Relentlessness is also about not giving up.  For the last couple of years, Govcamp had been losing a little of its magic for me. This year it had returned in full. The frustration of choosing between sessions competing for attention felt more acute, and I deliberately chose to go to more sessions than slots, which adds both breadth and a different kind of frustration. In the time slot in which I was jointly leading a session, there were at least three others which I would almost rather have been at.

Govcamp looks effortlessly relaxed. That is of course an illusion. It takes an extraordinary amount of grinding hard work to pull off that illusion and we luxuriated in the care of an organising team at the top of their game. The fact that so many smart people saw that as a worthwhile thing to do makes a huge contribution to the virtuous circle of becoming even more worthwhile.

And so back to relentlessness

The idea of relentlessness can be seen as an admission of weakness or failure. Can we really do nothing but wait for change to play out over years, limited to minor influence at the margin?

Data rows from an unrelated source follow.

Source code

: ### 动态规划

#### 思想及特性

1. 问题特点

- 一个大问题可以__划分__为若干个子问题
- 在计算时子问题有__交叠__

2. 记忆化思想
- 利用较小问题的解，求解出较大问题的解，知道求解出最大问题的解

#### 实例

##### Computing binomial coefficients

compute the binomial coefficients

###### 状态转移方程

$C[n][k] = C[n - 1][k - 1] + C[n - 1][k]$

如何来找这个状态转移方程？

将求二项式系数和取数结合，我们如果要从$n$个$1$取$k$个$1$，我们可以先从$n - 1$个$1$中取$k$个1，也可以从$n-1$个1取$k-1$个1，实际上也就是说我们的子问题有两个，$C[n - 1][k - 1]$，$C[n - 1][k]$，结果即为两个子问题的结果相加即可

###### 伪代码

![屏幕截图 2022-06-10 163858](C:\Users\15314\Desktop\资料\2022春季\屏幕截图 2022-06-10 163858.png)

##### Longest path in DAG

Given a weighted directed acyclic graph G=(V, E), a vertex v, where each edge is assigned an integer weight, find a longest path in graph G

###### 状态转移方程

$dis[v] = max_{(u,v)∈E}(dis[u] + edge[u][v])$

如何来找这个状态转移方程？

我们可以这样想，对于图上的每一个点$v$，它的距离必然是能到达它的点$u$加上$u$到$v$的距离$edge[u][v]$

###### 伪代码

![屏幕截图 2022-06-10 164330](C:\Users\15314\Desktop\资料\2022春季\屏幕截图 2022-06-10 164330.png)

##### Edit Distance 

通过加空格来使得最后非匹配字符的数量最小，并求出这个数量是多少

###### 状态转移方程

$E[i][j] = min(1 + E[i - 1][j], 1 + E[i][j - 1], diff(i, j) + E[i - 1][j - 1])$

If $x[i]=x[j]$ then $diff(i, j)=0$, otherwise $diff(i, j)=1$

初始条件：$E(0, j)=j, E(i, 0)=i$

There are three answers to that. The first is that there are big forces playing out and there is power in understanding them. Amara’s law states that:

We tend to overestimate the effect of a technology in the short run and underestimate the effect in the long run.

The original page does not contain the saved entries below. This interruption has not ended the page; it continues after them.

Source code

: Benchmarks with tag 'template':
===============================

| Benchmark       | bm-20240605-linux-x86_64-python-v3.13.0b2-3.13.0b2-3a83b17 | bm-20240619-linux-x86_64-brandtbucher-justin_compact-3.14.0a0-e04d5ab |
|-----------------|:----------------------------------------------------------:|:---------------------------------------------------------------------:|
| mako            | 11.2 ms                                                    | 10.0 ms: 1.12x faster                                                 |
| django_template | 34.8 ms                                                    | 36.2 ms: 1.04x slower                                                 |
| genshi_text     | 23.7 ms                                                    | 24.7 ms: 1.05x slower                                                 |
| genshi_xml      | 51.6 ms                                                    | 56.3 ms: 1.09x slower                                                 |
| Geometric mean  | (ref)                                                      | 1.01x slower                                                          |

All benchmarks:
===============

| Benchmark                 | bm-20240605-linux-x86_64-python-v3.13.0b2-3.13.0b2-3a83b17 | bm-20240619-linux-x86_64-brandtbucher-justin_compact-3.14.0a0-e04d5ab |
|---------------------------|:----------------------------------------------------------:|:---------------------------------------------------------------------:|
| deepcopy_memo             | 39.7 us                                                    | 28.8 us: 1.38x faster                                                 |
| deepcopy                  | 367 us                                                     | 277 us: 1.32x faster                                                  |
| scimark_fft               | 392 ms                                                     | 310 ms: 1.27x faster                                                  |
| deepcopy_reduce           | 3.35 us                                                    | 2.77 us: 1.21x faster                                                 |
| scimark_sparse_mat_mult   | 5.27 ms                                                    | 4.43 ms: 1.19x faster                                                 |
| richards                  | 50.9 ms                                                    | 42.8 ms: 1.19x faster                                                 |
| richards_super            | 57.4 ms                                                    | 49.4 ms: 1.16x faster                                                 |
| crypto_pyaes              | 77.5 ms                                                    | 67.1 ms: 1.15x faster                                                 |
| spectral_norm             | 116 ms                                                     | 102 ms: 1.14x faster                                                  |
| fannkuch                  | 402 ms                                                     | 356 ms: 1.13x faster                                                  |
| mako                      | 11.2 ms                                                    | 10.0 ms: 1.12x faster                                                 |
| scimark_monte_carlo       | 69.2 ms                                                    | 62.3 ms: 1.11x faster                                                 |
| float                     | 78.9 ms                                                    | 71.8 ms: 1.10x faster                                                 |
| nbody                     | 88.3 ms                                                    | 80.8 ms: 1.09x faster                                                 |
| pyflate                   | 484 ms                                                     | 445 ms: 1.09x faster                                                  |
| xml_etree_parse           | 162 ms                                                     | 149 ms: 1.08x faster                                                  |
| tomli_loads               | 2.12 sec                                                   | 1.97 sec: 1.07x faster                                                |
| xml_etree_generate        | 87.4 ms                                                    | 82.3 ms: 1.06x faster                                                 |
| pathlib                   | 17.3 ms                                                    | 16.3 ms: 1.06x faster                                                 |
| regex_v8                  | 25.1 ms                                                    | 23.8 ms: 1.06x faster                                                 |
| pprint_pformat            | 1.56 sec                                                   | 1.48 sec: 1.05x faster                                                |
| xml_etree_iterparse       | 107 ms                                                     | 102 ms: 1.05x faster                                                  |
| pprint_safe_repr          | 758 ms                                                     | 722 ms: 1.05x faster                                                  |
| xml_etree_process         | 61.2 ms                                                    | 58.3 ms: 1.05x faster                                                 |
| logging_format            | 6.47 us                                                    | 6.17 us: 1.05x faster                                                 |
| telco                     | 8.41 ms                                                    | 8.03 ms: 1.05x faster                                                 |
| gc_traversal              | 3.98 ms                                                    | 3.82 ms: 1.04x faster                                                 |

The corollary (which I have just invented) is:

We tend to overestimate the pace of organisational change in the short turn and underestimate the impact of change in the long run.

There is nothing new or surprising about that, it’s been true of every technology driven change ever. Diane Coyle put it very well in a blog post a few years ago focused on the innovative impact of cars and electric motors:

With any new technology, people have a tendency to over-hype the short-term effects massively (so we get tech bubbles) and under-estimate the huge long-term effects (for example, that railways made urbanisation possible). The error of hype is because new technologies often have such great wow factors. The error of not noticing profound change is precisely because many people find it hard to see the cumulative effect of all the many contextual changes needed for a technology to be widely used.

The second answer is that we shouldn’t underestimate the power of relentlessness. Putting Amara’s law into reverse, while the pace of change can often feel frustratingly slow, we don’t have to look back very far to see a world which looks very different, and from which things have changed in just the ways which govcampers would want them to.

But the most important answer is that relentlessness is a strength. It is not a sufficient strength, but is a very necessary one. After a day of govcamping, I am feeling more relentless. I suspect that  many others are too.